Light-emitting organic field-effect transistors (LEOFETs) may become an interesting structure in this field, as they combine the optical output of an OLED and the gate control of an OTFT in a single device. Therefore, displays based on LEOFETs may eliminate the difficult integration of the light-emitting structure and the organic driving backplane. Moreover, LEOFETs are interesting devices in order to study the opto-electronical properties of organic semiconductors.

Since the first realization of a LEOFET in 2003 [1], LEOFETs have been realized using polymers [2, 3], small molecules [4, 5] and a heterostructure of a p-type and an n-type organic semiconductor [6]. Recently, results were published on LEOFETs based on an ambipolar polymeric semiconductor [7].

Another type of LEOFET comprises a heterojunction inside the transistor channel.
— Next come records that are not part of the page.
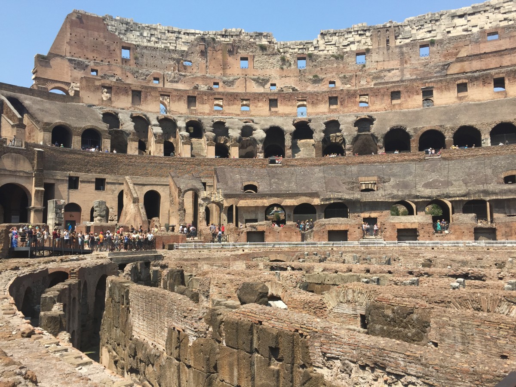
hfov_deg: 61.7
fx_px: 432
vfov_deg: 48.2
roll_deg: +0.5
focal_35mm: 29
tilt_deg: +4.7
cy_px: 194
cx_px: 258
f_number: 2.2
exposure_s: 1/1364
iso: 32
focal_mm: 4.15
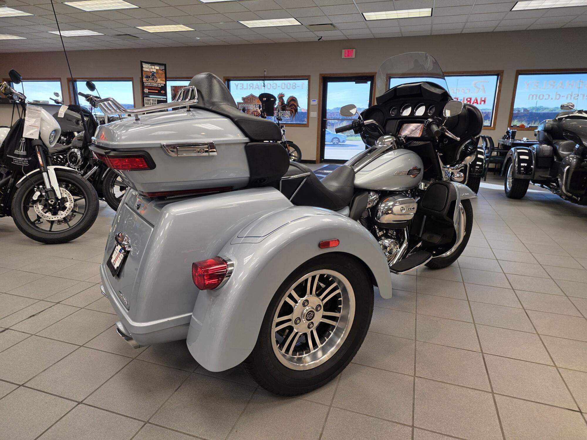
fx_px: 390
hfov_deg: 73.9
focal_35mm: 23
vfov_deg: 58.9
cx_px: 294
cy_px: 220
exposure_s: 1/120
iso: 50
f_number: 1.7
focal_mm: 6.25
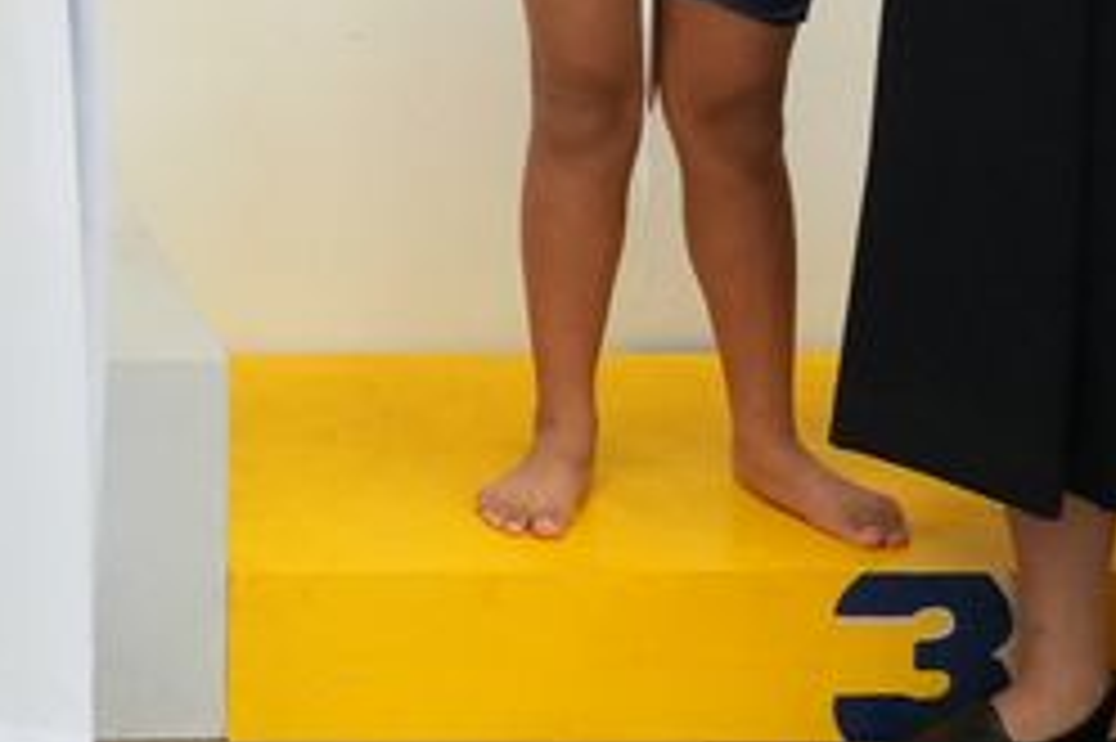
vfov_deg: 11.8
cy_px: -492
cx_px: -580
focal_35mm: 109
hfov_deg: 16.9
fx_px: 3377
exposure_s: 1/320
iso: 3200
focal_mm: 18
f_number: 5.6
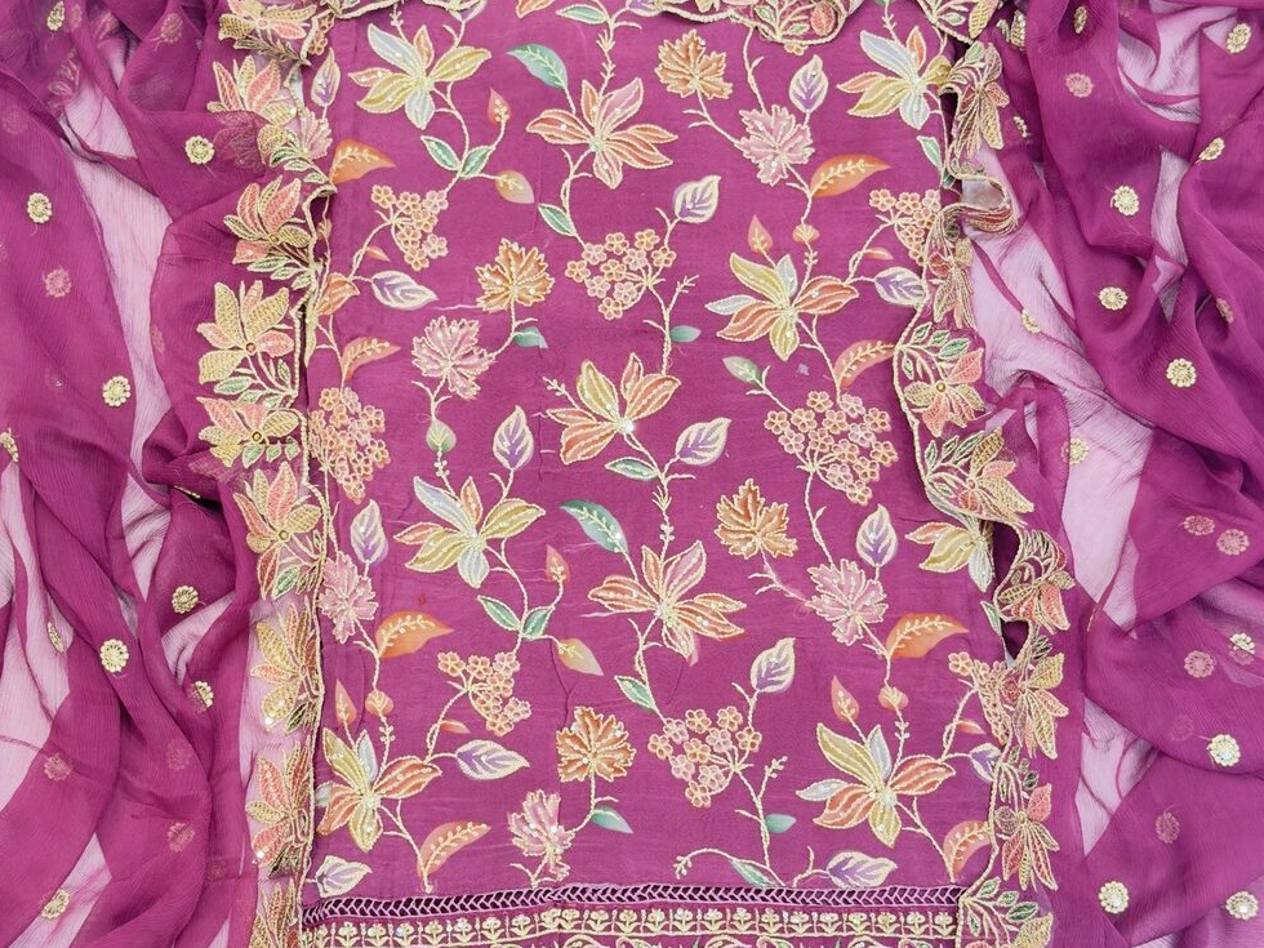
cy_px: 469
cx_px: 632
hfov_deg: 38.9
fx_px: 1789
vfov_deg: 29.7
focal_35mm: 49
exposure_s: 1/100
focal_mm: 6.76
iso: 160
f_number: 1.78
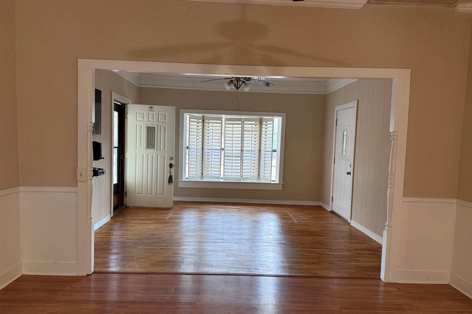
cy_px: 164
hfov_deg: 71.5
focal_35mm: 25
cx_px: 236
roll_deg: -1.3
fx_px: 328
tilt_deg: -4.1
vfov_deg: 51.3
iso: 200
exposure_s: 1/60
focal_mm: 6.76
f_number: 1.78
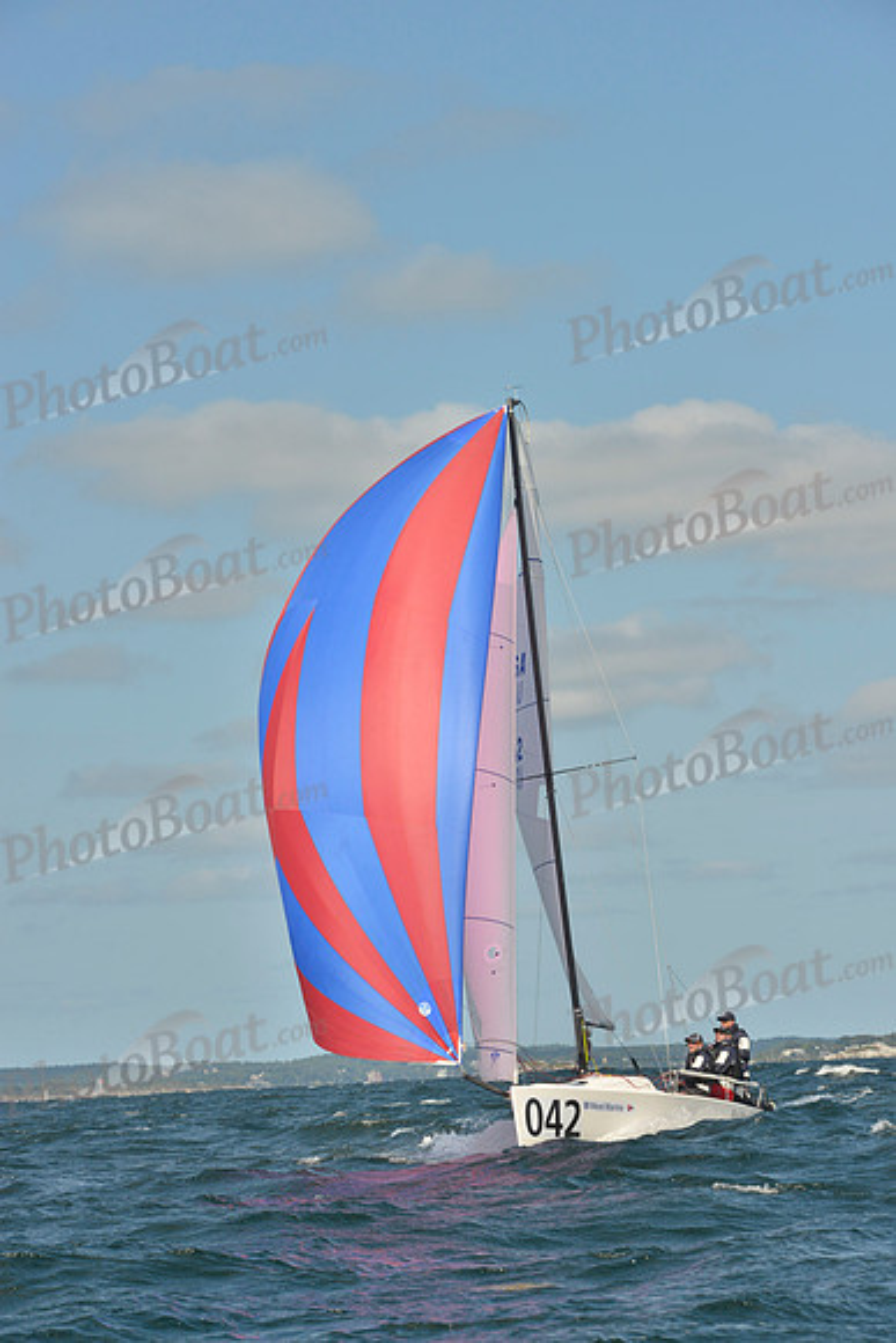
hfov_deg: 11.2
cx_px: 448
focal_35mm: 122
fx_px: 4552
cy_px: 672
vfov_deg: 16.8
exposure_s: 1/1000
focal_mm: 122
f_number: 13
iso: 400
In this case excitons are generated at the interface of an n-type and a p-type semiconductor. Therefore, the recombination zone can be located inside the transistor channel, away from the metal source and drain electrodes. More detailed information about the fabrication of this light-emitting transistor can be found elsewhere [8]. In order to understand the basic device operation numerical device simulations are important.

2. The Device Structure

The device structure is shown in Figure 1. The oxide layer on top of the gate is 100nm thick. Above this dielectric layer an n-type and a p-type semiconductor layer are defined. Both layers have a thickness of 60nm and overlap each other in the middle of the channel defining a heterojunction.